**DOCUMENT PASSAGE**:
......

Minister for Diaspora talks immigration in visit to D.C. Boston

Ireland's Minister of State for the Diaspora Jimmy Deenihan T.D., pictured with members of the Irish Cultural Center.Ireland's Minister of State for the Diaspora Jimmy Deenihan T.D., pictured with members of the Irish Cultural Center.

Irish Fine Gael politician James “Jimmy” Deenihan T.D., the Minister of State for the Diaspora, visited Boston last month during a four-day, two-city American visit that featured immigration talks in Washington with members of Congress, Irish American business leaders, and organizations thaty support Irish citizens.

When he was in Boston, the five-time All Ireland GAA football champion, who is 63 and a member of the Irish parliament, visited the Irish Pastoral Centre in Dorchester, the Irish International Immigrant Center downtown, and the Irish Cultural Centre in Canton. He also visited the soon-to-open EM Kennedy Institute at Columbia Point and the Boston College Irish Institute in Chestnut Hill.

In Washington, he met with Paul Ryan, the 2012 Republican vice presidential candidate who now chairs the House Ways and Means committee, and with Bay State members of Congress Richard Neal and Joe Kennedy to discuss immigration reform, Ireland’s economic recovery and the continued progress in Northern Ireland.

......

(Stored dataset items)
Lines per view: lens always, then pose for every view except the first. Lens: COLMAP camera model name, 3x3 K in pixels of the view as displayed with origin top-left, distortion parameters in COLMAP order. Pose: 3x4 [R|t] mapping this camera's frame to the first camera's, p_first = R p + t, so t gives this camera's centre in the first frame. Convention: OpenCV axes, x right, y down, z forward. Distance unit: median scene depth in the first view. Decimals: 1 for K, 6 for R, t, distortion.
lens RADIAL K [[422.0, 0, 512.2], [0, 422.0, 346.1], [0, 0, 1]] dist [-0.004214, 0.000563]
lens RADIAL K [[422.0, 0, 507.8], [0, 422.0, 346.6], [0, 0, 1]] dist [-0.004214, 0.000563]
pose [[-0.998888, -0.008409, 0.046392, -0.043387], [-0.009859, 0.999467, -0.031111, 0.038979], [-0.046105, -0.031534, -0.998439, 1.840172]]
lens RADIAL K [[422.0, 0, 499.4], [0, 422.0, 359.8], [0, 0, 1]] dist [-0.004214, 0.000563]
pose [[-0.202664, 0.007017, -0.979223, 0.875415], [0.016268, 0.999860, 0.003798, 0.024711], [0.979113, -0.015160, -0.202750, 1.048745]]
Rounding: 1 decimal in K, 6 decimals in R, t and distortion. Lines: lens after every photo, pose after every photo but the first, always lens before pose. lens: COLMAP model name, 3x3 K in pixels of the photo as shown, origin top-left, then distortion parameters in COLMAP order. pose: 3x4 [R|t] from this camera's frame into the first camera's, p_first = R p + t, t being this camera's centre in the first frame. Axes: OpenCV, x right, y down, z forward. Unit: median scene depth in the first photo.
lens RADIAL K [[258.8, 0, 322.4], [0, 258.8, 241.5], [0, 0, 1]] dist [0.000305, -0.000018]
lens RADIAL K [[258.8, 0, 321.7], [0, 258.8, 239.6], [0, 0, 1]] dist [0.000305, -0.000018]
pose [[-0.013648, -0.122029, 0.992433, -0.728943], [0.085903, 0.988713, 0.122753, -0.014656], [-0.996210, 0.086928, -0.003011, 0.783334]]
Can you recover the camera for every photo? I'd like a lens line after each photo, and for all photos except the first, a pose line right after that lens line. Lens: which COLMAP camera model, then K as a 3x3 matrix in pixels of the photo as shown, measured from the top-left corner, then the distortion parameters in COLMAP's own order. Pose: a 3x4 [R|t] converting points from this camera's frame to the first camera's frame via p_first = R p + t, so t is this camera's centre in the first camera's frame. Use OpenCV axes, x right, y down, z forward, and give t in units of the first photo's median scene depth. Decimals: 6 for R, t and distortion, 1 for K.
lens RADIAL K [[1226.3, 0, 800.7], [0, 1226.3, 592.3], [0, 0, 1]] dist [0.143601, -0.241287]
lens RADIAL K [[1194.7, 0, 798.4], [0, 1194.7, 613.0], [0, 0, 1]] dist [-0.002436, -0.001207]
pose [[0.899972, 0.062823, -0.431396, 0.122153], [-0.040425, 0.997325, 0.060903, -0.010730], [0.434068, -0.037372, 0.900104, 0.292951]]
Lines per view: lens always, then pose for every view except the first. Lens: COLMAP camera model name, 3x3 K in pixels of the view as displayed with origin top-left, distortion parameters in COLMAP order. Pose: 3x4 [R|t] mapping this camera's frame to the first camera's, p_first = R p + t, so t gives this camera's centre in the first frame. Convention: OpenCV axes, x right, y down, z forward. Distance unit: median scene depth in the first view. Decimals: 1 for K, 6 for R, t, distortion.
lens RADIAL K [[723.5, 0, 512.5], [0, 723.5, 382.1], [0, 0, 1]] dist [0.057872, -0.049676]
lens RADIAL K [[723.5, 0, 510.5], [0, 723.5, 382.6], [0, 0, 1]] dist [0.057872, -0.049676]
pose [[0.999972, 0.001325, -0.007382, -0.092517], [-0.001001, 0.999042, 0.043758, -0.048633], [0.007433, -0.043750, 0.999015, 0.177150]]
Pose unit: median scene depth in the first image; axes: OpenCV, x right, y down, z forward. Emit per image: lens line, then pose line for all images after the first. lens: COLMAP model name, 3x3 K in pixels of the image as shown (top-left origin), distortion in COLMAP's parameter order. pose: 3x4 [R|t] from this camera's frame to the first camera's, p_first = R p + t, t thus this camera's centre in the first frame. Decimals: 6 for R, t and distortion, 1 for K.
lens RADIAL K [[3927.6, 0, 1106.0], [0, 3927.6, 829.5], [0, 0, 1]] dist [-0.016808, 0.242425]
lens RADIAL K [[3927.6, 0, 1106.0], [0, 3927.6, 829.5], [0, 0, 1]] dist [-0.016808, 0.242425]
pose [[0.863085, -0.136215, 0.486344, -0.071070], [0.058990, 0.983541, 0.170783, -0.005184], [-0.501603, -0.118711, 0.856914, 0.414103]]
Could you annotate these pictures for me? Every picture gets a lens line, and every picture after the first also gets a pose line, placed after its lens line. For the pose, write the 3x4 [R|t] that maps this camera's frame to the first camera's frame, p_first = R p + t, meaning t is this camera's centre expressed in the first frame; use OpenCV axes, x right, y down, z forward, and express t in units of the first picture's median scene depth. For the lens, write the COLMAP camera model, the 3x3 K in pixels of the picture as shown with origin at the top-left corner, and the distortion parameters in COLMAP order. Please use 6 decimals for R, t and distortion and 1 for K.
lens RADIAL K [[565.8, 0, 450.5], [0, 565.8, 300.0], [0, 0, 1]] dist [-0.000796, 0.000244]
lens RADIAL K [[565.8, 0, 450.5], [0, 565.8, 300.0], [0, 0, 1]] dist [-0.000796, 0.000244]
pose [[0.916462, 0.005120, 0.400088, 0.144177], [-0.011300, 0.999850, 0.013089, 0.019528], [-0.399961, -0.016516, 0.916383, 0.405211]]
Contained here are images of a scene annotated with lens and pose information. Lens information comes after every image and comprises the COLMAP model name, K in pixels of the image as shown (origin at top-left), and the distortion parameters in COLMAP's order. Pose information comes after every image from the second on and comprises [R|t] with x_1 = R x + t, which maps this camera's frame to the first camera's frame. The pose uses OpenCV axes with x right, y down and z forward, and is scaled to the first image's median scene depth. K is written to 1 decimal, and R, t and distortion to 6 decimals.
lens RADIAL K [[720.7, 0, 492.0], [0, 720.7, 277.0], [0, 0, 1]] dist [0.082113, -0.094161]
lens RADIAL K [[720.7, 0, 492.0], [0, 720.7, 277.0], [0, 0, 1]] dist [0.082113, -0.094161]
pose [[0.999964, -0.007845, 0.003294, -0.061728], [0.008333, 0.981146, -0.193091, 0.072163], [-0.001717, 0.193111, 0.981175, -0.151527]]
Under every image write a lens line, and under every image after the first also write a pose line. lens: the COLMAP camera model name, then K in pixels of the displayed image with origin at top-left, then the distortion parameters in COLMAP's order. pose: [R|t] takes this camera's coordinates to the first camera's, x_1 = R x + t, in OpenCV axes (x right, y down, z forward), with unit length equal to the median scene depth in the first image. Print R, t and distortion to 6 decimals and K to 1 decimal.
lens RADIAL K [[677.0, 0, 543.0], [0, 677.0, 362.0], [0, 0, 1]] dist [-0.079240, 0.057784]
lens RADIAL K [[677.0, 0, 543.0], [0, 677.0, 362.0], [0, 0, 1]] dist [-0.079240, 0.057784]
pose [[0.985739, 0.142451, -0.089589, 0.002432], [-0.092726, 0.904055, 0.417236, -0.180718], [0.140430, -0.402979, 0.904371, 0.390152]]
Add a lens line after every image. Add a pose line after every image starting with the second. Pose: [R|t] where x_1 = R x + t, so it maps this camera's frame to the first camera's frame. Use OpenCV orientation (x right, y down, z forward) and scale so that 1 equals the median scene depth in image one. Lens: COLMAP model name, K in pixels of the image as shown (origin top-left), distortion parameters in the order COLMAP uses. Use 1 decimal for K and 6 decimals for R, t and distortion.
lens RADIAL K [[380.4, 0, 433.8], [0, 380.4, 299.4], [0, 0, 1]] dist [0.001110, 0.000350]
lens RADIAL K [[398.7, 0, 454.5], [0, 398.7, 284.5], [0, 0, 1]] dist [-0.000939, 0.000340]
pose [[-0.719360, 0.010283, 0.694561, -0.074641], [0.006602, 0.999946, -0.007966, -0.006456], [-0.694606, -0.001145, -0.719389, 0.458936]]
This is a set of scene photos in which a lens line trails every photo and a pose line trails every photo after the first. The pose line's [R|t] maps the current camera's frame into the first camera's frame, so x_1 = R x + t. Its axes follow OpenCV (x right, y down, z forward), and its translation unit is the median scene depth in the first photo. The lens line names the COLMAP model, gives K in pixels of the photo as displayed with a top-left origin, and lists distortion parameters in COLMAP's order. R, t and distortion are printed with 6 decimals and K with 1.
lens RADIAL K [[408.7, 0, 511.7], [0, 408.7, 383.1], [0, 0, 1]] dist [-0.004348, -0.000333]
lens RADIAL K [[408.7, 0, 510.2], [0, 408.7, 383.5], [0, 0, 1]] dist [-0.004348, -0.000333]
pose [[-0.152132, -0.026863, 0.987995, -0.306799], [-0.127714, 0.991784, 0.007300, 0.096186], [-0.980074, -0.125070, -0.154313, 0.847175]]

......

**STUDY QUESTIONS**:
- 1) In the article on the Diaspora minister's U.S. visit, what does the text give as the reason for his meeting in Washington with Paul Ryan, Richard Neal and Joe Kennedy?
- 2) From the article on the Diaspora minister's visit, output the passage from "Irish Fine Gael" up to and including "in Chestnut Hill.", reproduced exactly.

**TASK RESULTS**:
- 1) He met with them to discuss immigration reform, Ireland's economic recovery and the continued progress in Northern Ireland.

- 2)
Irish Fine Gael politician James “Jimmy” Deenihan T.D., the Minister of State for the Diaspora, visited Boston last month during a four-day, two-city American visit that featured immigration talks in Washington with members of Congress, Irish American business leaders, and organizations thaty support Irish citizens.

When he was in Boston, the five-time All Ireland GAA football champion, who is 63 and a member of the Irish parliament, visited the Irish Pastoral Centre in Dorchester, the Irish International Immigrant Center downtown, and the Irish Cultural Centre in Canton. He also visited the soon-to-open EM Kennedy Institute at Columbia Point and the Boston College Irish Institute in Chestnut Hill.